Task description — Write the entries out again exactly; any picture among them gets left out.

Saved data entries —
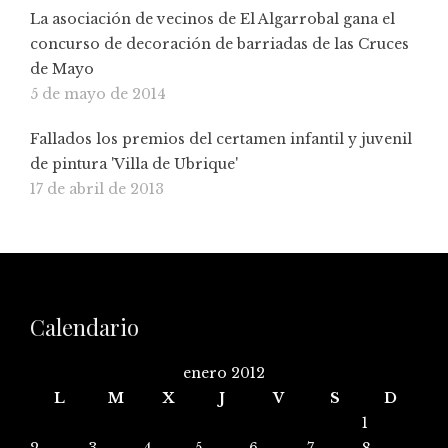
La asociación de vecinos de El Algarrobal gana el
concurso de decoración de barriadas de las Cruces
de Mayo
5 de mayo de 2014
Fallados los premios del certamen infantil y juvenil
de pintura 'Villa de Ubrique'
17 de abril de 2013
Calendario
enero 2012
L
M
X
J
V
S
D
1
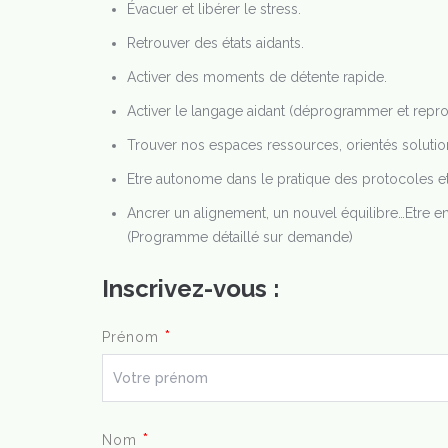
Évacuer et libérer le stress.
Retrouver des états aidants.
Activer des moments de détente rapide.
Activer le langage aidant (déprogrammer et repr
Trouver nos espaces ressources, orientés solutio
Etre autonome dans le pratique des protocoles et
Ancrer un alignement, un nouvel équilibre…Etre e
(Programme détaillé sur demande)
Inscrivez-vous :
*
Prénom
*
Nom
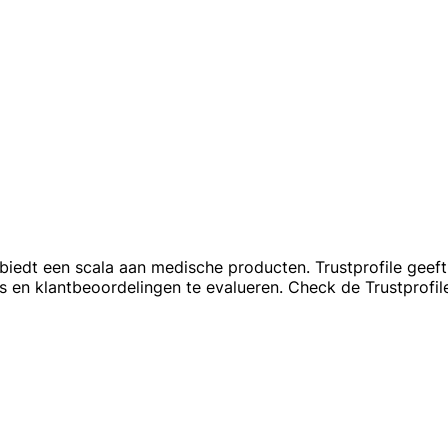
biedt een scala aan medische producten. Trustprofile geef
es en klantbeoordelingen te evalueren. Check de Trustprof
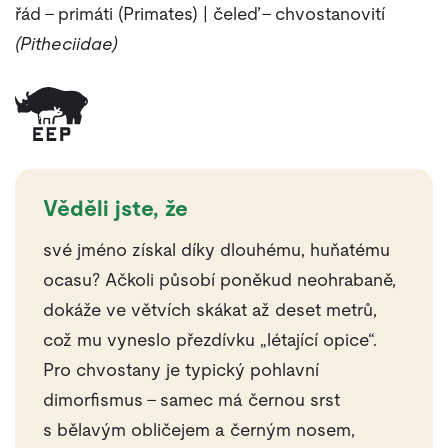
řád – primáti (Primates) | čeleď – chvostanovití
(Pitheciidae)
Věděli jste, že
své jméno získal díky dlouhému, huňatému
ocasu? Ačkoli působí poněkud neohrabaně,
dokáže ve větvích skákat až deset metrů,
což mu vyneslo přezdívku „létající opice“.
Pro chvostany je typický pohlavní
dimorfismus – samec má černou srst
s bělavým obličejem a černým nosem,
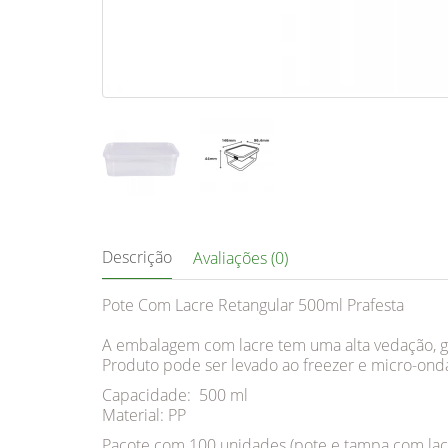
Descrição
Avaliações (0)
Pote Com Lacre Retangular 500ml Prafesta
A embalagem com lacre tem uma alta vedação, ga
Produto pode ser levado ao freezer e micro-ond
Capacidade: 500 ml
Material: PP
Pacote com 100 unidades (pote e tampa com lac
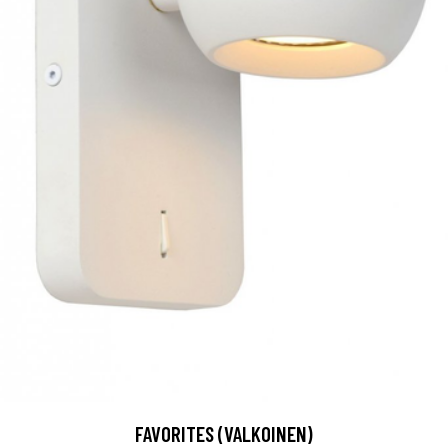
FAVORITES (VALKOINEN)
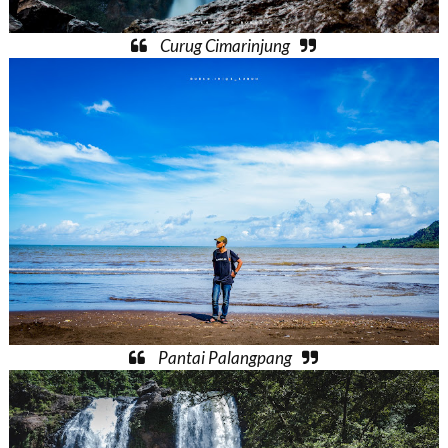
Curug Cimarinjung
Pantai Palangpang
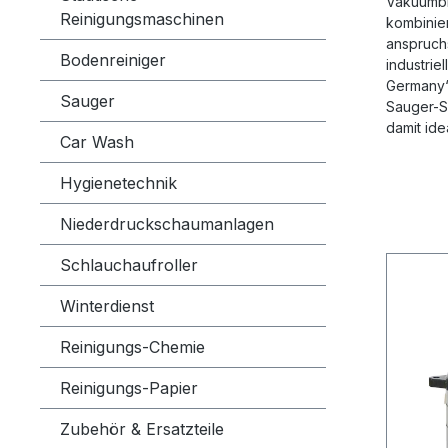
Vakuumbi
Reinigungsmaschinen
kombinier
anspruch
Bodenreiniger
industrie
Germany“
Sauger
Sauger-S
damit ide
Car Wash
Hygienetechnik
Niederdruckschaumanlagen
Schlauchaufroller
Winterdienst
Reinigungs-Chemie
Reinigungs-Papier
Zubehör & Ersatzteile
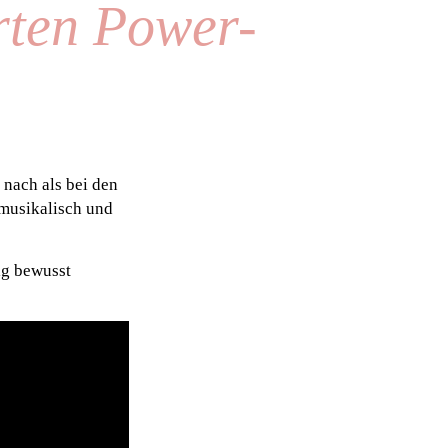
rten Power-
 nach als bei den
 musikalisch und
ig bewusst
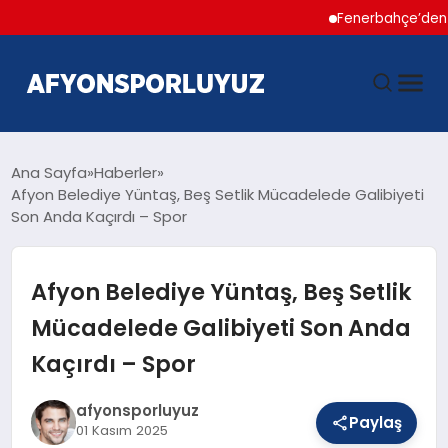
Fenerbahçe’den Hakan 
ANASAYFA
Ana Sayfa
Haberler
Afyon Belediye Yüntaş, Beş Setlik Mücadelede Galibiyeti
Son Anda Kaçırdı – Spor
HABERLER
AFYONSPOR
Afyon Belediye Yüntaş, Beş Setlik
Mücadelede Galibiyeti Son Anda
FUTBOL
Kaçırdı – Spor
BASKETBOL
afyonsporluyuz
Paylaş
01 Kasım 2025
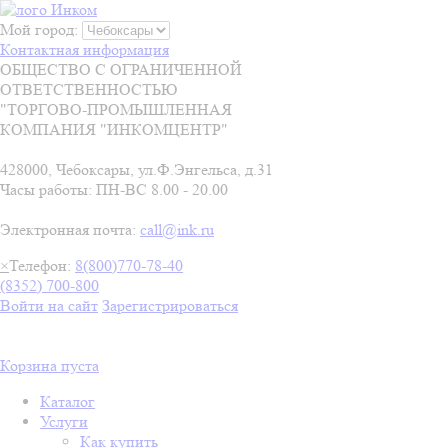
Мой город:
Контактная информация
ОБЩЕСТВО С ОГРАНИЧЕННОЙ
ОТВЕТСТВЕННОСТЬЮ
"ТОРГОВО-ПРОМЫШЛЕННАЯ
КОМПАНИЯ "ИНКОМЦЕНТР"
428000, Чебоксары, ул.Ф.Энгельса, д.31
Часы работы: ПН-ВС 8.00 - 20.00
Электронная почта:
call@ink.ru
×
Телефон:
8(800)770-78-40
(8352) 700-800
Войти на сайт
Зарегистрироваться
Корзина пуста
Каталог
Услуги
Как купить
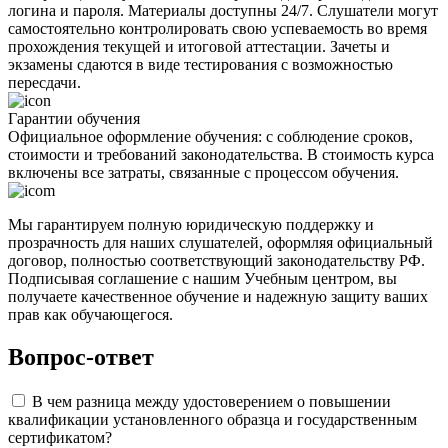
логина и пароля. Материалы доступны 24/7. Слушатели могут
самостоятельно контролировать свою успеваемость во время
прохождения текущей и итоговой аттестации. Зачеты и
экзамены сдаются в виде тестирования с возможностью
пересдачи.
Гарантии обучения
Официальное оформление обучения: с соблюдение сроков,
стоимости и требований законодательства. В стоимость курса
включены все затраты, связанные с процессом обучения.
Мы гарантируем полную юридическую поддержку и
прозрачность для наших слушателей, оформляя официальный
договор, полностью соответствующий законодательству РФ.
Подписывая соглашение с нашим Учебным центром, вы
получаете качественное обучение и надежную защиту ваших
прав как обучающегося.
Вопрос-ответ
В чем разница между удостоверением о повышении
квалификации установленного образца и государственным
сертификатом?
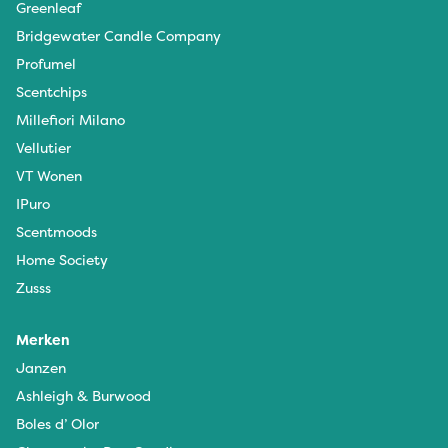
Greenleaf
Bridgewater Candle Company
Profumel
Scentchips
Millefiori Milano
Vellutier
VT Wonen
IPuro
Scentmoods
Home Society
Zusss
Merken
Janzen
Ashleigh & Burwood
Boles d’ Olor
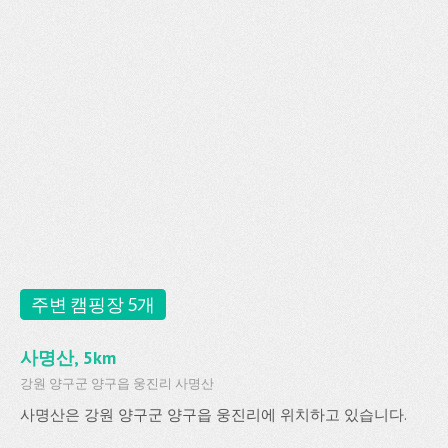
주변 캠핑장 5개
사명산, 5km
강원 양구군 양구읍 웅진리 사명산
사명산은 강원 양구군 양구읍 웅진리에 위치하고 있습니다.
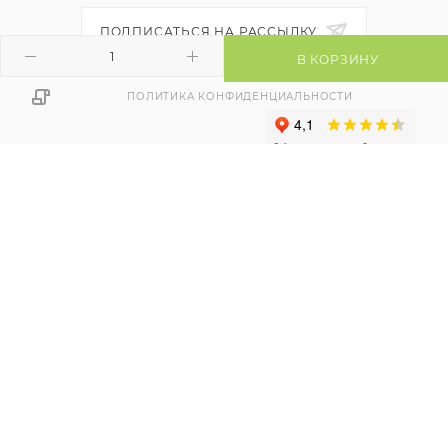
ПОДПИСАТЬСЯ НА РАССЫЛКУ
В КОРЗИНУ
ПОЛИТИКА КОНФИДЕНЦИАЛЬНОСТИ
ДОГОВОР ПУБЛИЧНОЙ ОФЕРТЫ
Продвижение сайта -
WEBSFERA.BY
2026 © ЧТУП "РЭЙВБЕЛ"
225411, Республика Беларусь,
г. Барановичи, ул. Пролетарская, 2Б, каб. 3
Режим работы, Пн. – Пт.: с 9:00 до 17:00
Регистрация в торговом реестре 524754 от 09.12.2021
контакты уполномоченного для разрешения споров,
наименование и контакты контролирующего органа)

Solution to this task —
La asociación de vecinos de El Algarrobal gana el
concurso de decoración de barriadas de las Cruces
de Mayo
5 de mayo de 2014
Fallados los premios del certamen infantil y juvenil
de pintura 'Villa de Ubrique'
17 de abril de 2013
Calendario
enero 2012
L
M
X
J
V
S
D
1
Évacuer et libérer le stress.
Retrouver des états aidants.
Activer des moments de détente rapide.
Activer le langage aidant (déprogrammer et repr
Trouver nos espaces ressources, orientés solutio
Etre autonome dans le pratique des protocoles et
Ancrer un alignement, un nouvel équilibre…Etre e
(Programme détaillé sur demande)
Inscrivez-vous :
*
Prénom
*
Nom
biedt een scala aan medische producten. Trustprofile geef
es en klantbeoordelingen te evalueren. Check de Trustprof
řád – primáti (Primates) | čeleď – chvostanovití
(Pitheciidae)
Věděli jste, že
své jméno získal díky dlouhému, huňatému
ocasu? Ačkoli působí poněkud neohrabaně,
dokáže ve větvích skákat až deset metrů,
což mu vyneslo přezdívku „létající opice“.
Pro chvostany je typický pohlavní
dimorfismus – samec má černou srst
s bělavým obličejem a černým nosem,
Descrição
Avaliações (0)
Pote Com Lacre Retangular 500ml Prafesta
A embalagem com lacre tem uma alta vedação, ga
Produto pode ser levado ao freezer e micro-ond
Capacidade: 500 ml
Material: PP
Pacote com 100 unidades (pote e tampa com lac
FAVORITES (VALKOINEN)
Curug Cimarinjung
Pantai Palangpang
Vakuumbi
Reinigungsmaschinen
kombinier
anspruch
Bodenreiniger
industrie
Germany“
Sauger
Sauger-S
damit ide
Car Wash
Hygienetechnik
Niederdruckschaumanlagen
Schlauchaufroller
Winterdienst
Reinigungs-Chemie
Reinigungs-Papier
Zubehör & Ersatzteile
rten Power-
 nach als bei den
 musikalisch und
ig bewusst
Fenerbahçe’den Hakan 
ANASAYFA
Ana Sayfa
Haberler
Afyon Belediye Yüntaş, Beş Setlik Mücadelede Galibiyeti
Son Anda Kaçırdı – Spor
HABERLER
AFYONSPOR
Afyon Belediye Yüntaş, Beş Setlik
Mücadelede Galibiyeti Son Anda
FUTBOL
Kaçırdı – Spor
BASKETBOL
afyonsporluyuz
Paylaş
01 Kasım 2025
Мой город:
Контактная информация
ОБЩЕСТВО С ОГРАНИЧЕННОЙ
ОТВЕТСТВЕННОСТЬЮ
"ТОРГОВО-ПРОМЫШЛЕННАЯ
КОМПАНИЯ "ИНКОМЦЕНТР"
428000, Чебоксары, ул.Ф.Энгельса, д.31
Часы работы: ПН-ВС 8.00 - 20.00
Электронная почта:
call@ink.ru
×
Телефон:
8(800)770-78-40
(8352) 700-800
Войти на сайт
Зарегистрироваться
Корзина пуста
Каталог
Услуги
Как купить
логина и пароля. Материалы доступны 24/7. Слушатели могут
самостоятельно контролировать свою успеваемость во время
прохождения текущей и итоговой аттестации. Зачеты и
экзамены сдаются в виде тестирования с возможностью
пересдачи.
Гарантии обучения
Официальное оформление обучения: с соблюдение сроков,
стоимости и требований законодательства. В стоимость курса
включены все затраты, связанные с процессом обучения.
Мы гарантируем полную юридическую поддержку и
прозрачность для наших слушателей, оформляя официальный
договор, полностью соответствующий законодательству РФ.
Подписывая соглашение с нашим Учебным центром, вы
получаете качественное обучение и надежную защиту ваших
прав как обучающегося.
Вопрос-ответ
В чем разница между удостоверением о повышении
квалификации установленного образца и государственным
сертификатом?
Greenleaf
Bridgewater Candle Company
Profumel
Scentchips
Millefiori Milano
Vellutier
VT Wonen
IPuro
Scentmoods
Home Society
Zusss
Merken
Janzen
Ashleigh & Burwood
Boles d’ Olor
주변 캠핑장 5개
사명산, 5km
강원 양구군 양구읍 웅진리 사명산
사명산은 강원 양구군 양구읍 웅진리에 위치하고 있습니다.
ПОДПИСАТЬСЯ НА РАССЫЛКУ
В КОРЗИНУ
ПОЛИТИКА КОНФИДЕНЦИАЛЬНОСТИ
ДОГОВОР ПУБЛИЧНОЙ ОФЕРТЫ
Продвижение сайта -
WEBSFERA.BY
2026 © ЧТУП "РЭЙВБЕЛ"
225411, Республика Беларусь,
г. Барановичи, ул. Пролетарская, 2Б, каб. 3
Режим работы, Пн. – Пт.: с 9:00 до 17:00
Регистрация в торговом реестре 524754 от 09.12.2021
контакты уполномоченного для разрешения споров,
наименование и контакты контролирующего органа)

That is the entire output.